Debbie Tillotson ’78 was looking for a way to support the Corps of Cadets and engage her son and daughter-in-law in the family tradition of giving back to Virginia Tech.

She found it by becoming the first Hokie to take advantage of the Virginia Tech Foundation Donor-Advised Fund, a new way to structure gifts to the university.

“Working with the university’s Office of Gift Planning was quick and easy, and my donor-advised fund and stock transfer were handled efficiently,” Tillotson said.

Donor-advised funds allow people to receive immediate tax benefits from a making a gift and still take their time to decide which causes to support. Over the course of this decade, their popularity has grown dramatically. Across the nation, they accounted for 4.4% of charitable giving by individuals in 2010. By 2017, that had grown to 10.2%, according to the National Philanthropic Trust.

Tillotson has used her fund at Virginia Tech to support several programs in the Corps of Cadets, including an Emerging Leader Scholarship and the Corps Leadership and Military Science Building project. Her son Ian ’15 and daughter-in-law Allison ’15, both serving in the Air Force, used the fund to establish a Giving Day challenge to help motivate other Corps alumni and cadets to make gifts, too.

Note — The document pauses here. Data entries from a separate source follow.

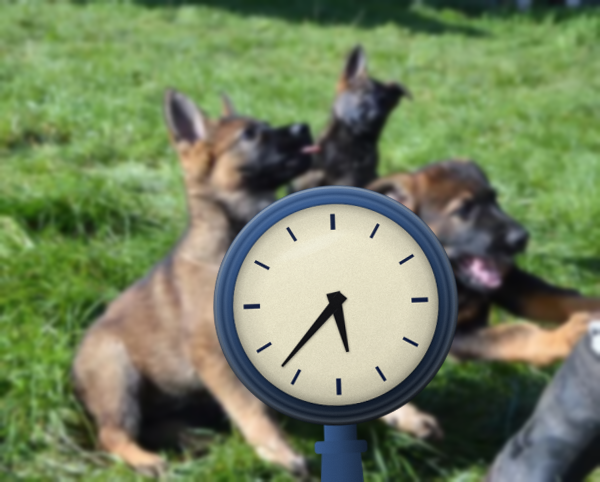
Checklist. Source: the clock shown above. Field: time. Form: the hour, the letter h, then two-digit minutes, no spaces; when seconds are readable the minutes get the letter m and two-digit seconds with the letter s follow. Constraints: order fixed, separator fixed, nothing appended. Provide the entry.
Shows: 5h37
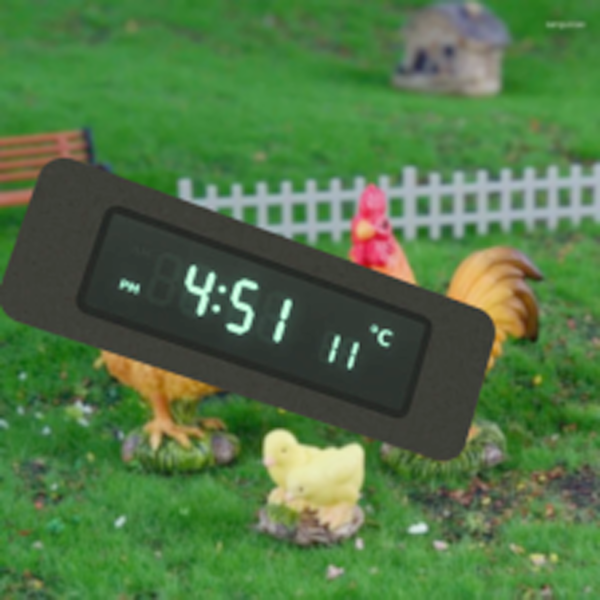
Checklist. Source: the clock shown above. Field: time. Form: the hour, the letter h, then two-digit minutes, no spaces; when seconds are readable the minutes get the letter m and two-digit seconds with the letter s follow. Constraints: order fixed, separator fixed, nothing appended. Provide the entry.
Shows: 4h51
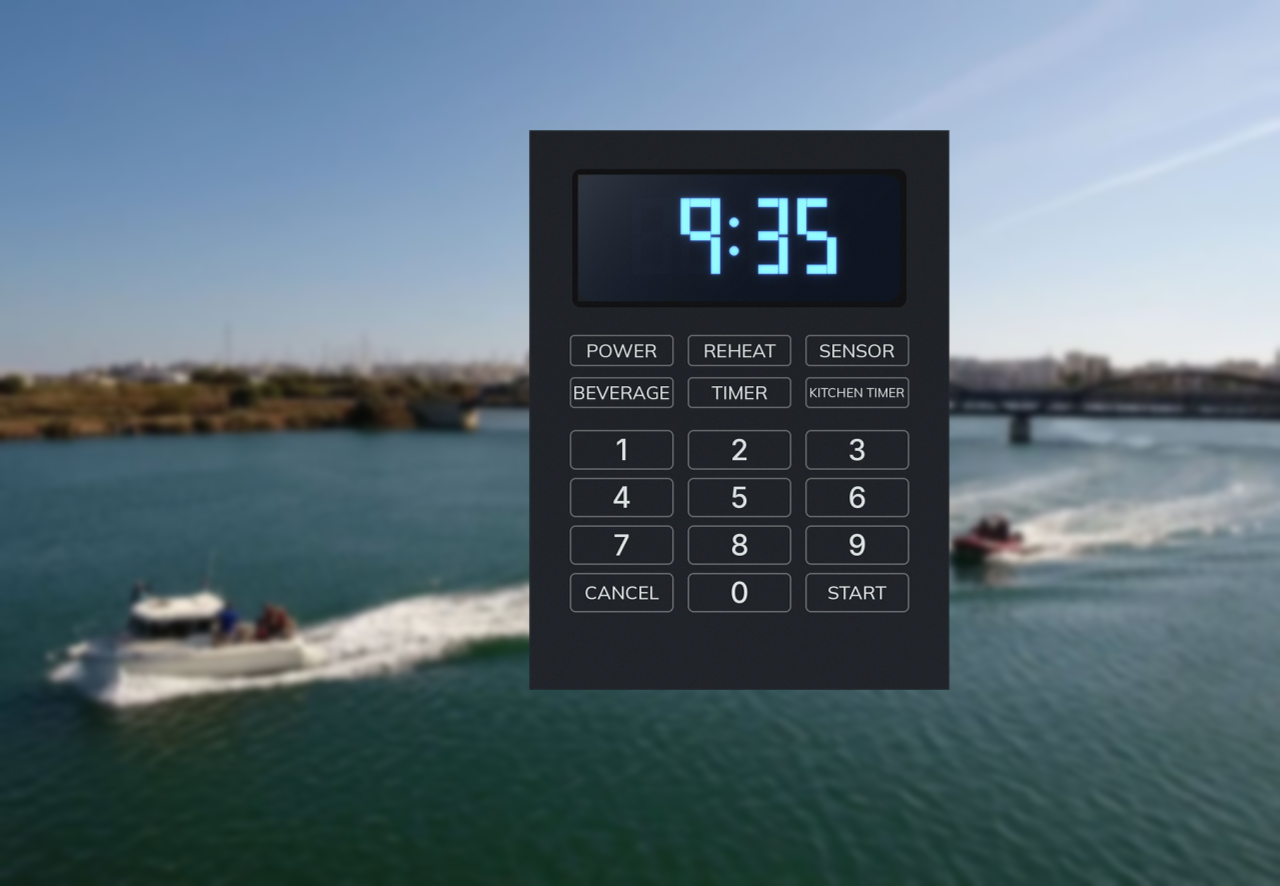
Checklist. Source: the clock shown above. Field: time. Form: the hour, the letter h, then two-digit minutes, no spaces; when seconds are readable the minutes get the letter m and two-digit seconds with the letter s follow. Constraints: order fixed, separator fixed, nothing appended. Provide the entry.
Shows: 9h35
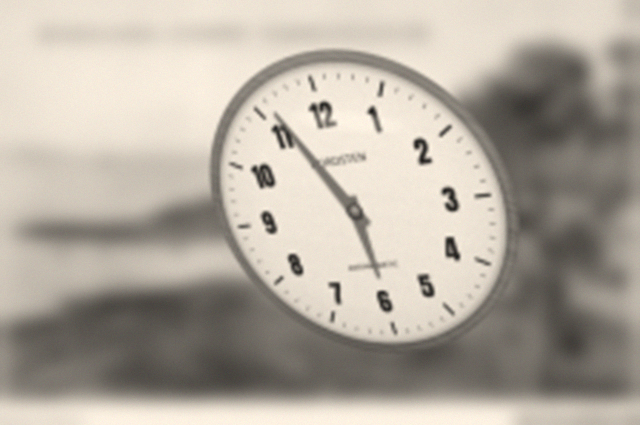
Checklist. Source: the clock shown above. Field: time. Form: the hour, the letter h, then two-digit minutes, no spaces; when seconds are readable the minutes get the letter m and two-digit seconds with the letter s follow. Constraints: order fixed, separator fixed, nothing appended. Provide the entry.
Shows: 5h56
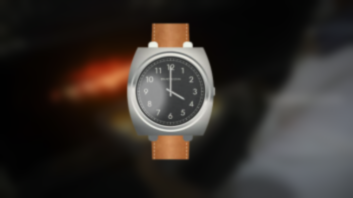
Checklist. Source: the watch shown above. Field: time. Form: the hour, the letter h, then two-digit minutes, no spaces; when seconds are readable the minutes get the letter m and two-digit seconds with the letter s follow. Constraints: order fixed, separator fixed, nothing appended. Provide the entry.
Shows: 4h00
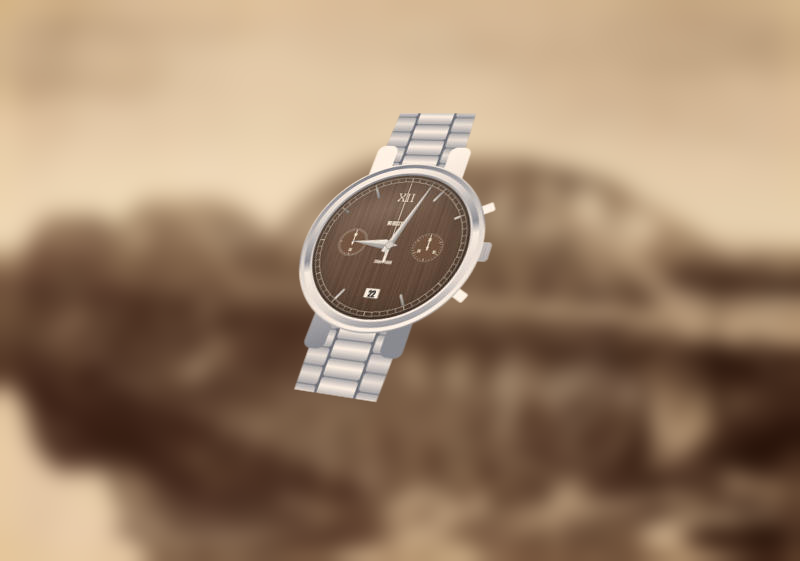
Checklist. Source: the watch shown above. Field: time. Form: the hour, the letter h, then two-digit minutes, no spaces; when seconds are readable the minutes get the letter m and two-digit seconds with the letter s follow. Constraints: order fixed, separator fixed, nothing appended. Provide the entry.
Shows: 9h03
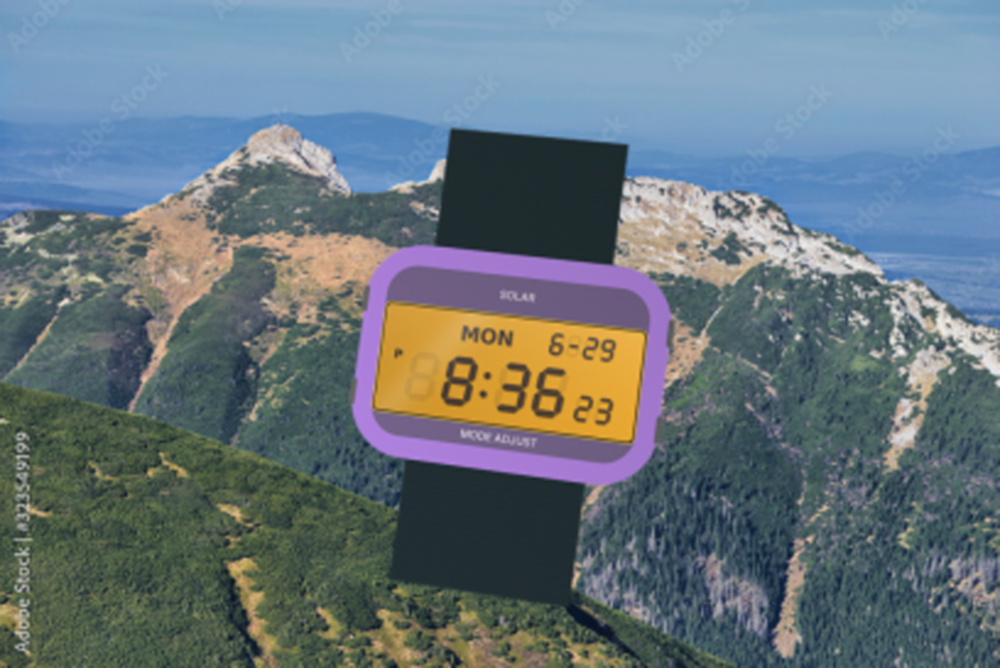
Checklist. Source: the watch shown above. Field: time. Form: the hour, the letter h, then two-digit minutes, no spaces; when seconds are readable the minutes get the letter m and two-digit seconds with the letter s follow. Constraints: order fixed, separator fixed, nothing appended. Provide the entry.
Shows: 8h36m23s
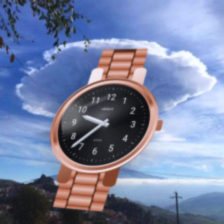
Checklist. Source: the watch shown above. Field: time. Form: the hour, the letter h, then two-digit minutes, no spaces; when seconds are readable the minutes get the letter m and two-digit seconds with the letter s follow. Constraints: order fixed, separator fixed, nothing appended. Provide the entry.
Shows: 9h37
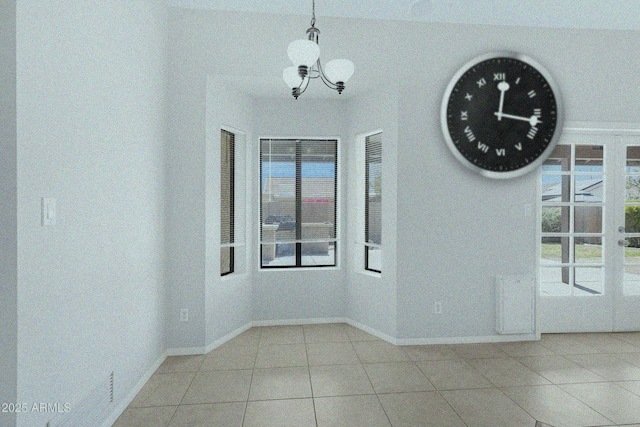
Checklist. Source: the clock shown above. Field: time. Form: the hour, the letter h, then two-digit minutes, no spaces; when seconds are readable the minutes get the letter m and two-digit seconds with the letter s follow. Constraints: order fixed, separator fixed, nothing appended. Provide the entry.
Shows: 12h17
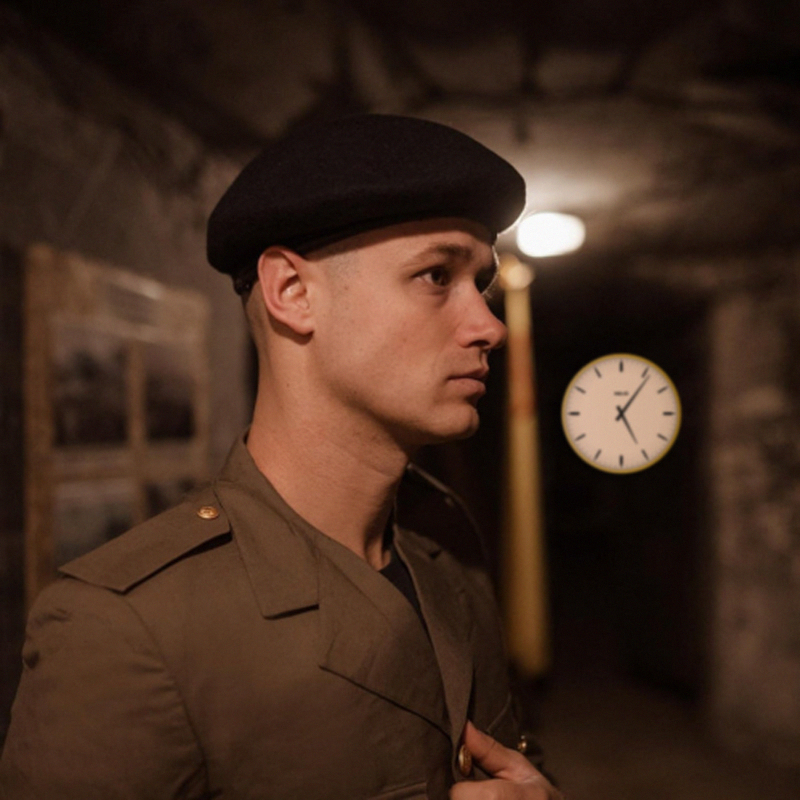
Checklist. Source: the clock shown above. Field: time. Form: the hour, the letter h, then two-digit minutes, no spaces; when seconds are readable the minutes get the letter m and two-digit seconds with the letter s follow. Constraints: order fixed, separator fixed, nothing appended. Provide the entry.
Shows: 5h06
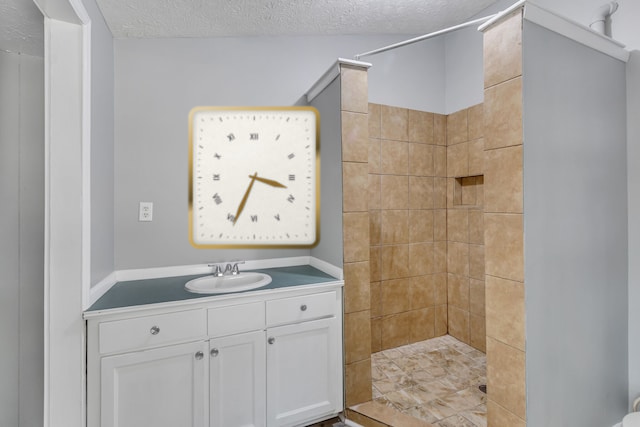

The donor-advised fund also proved an ideal way for Minoka Gunesekera ’13 to structure a gift of real estate to support the Cranwell International Center.

Virginia Tech supporter Minoka Gunesekera ’13
Minoka Gunesekera ’13

Gunesekera’s parents moved from Sri Lanka to Blacksburg in 1984 so her mother could earn a Ph.D. in biochemistry. They were among those cheering when the Cranwell International Center opened in 1986, and Gunesekera remembers finding a sense of community through that center as a child. Now, the Bhadra and Chrys Gunesekera Memorial Excellence Fund helps others feel equally at home.

“I caught the ‘giving bug’ and hope to inspire others,” Gunesekera said. “The process was easier than I expected, and someone walked me through it. There was this journey of thinking about what it means to leave a legacy and serve others.”